Spouses and unmarried dependents under the age of 21 may apply for something called a J2 visa. This visa is for those family members to join the employed J1 visa holder or enrolled student J1 visa holder in this country. The J1 visa categories of child care providers, youth counselors, high school exchange student ecetera do not allow for J2 dependent visas as they are only intended to be short term visas. The J1 visas, other than the short term ones just mentioned, can last anywhere from one year to five years.
In order to secure a J2 visa, you have to provide proof that the dependents you are petitioning to have join you in the United States of America are indeed your dependents. This is proof must show that you are the financial support for those people. That could be your spouse, any children (adopted or natural born), etc that derive their financial support from you, the J1 visa holder. This proof can be in the form of marriage licenses, birth certificates, adoption paperwork, etc.
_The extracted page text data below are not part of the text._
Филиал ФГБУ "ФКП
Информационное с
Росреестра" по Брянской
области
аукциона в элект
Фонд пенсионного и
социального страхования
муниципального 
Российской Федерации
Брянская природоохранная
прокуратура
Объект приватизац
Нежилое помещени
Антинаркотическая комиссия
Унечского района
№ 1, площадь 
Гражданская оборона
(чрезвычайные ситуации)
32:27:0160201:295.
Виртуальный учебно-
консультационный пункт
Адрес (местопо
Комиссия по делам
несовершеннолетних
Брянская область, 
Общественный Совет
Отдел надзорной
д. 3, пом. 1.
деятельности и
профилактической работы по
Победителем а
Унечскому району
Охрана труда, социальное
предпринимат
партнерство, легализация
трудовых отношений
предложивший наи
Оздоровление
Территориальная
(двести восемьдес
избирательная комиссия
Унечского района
Maintaining phone records throughout this process is never a bad idea. The original J1 visa holder is required to have sponsor. That sponsor is usually an employer or an educational institution like a university. The phone records of who was talked to and when could be used in the process of securing a Certificate of Eligibility (form DS-2019). Records of all communications with the United States Department of State and Department of Homeland Security could be of service in expediting the matter. All calls should be documented by recording the day, time, location, and person (or persons) spoken to.